┏━━

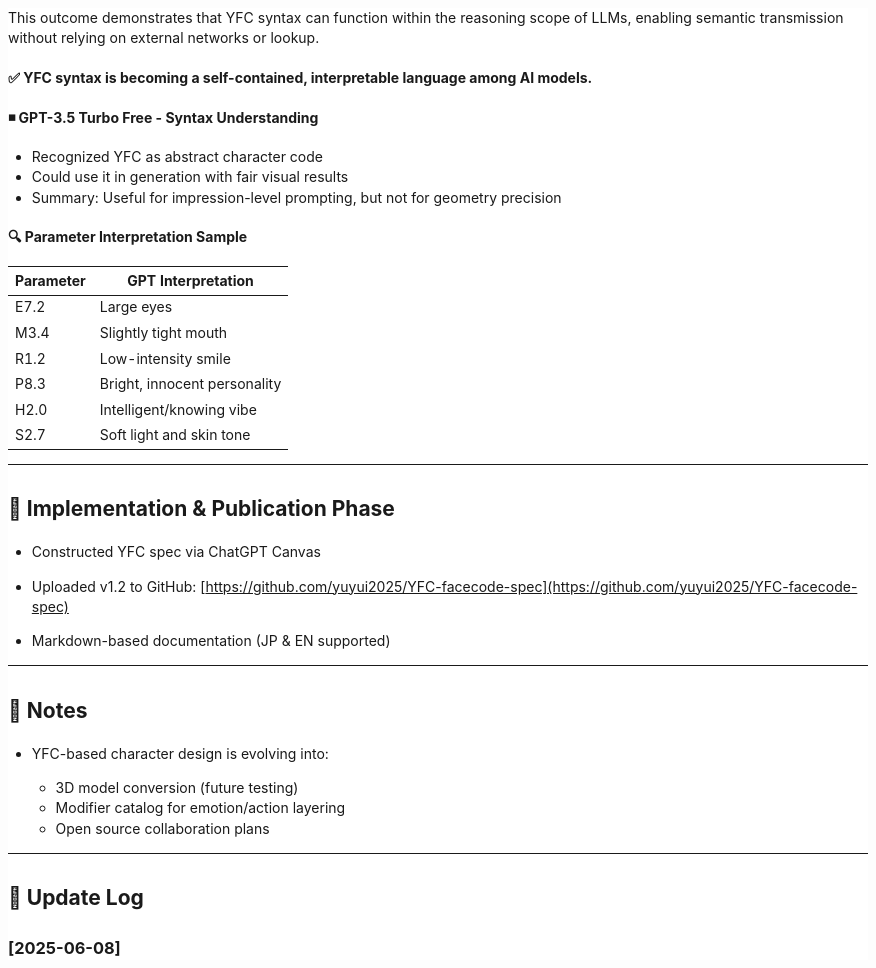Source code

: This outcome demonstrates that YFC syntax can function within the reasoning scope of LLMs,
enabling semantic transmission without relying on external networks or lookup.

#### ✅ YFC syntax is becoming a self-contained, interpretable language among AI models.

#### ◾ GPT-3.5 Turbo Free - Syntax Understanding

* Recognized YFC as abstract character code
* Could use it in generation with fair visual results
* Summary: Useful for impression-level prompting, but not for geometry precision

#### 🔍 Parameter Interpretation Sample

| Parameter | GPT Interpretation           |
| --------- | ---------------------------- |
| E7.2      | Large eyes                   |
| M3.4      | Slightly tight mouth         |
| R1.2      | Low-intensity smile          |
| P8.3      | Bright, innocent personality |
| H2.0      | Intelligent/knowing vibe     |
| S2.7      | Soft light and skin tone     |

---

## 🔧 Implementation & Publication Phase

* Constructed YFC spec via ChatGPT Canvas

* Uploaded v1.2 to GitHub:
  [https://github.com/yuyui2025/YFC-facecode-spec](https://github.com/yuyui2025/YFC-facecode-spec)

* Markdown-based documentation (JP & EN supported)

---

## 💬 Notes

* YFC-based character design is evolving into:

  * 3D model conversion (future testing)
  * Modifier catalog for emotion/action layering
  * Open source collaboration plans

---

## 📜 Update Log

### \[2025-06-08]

┗━━
┏━━

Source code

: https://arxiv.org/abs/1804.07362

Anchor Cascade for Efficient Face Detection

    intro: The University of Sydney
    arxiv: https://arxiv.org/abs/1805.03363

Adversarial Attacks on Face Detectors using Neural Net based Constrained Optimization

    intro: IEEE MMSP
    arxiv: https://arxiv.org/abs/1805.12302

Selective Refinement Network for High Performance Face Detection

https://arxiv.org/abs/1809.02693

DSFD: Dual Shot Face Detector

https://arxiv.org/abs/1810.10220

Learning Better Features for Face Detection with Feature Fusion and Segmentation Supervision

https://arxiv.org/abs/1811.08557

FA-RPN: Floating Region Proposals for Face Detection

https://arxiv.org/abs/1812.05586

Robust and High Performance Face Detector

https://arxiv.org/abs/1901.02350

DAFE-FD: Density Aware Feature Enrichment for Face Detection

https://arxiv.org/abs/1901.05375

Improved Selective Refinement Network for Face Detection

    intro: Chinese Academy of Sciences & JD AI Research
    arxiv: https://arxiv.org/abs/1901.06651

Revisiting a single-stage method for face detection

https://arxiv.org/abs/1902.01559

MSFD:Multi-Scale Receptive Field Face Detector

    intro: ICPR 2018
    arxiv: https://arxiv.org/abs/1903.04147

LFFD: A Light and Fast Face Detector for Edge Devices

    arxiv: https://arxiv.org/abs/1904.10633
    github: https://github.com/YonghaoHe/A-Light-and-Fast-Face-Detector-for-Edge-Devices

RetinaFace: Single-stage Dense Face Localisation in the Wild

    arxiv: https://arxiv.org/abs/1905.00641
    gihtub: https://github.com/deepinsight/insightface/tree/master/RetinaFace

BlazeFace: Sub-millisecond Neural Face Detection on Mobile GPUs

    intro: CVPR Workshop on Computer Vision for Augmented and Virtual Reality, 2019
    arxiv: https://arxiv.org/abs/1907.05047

┗━━

» WHAT IS EXPECTED:
Your task is to retype the entries verbatim, starting with the line that holds "via ChatGPT Canvas" and stopping after the line that holds "### \[2025-06-08]".

» WORKED SOLUTION:
* Constructed YFC spec via ChatGPT Canvas

* Uploaded v1.2 to GitHub:
  [https://github.com/yuyui2025/YFC-facecode-spec](https://github.com/yuyui2025/YFC-facecode-spec)

* Markdown-based documentation (JP & EN supported)

---

## 💬 Notes

* YFC-based character design is evolving into:

  * 3D model conversion (future testing)
  * Modifier catalog for emotion/action layering
  * Open source collaboration plans

---

## 📜 Update Log

### \[2025-06-08]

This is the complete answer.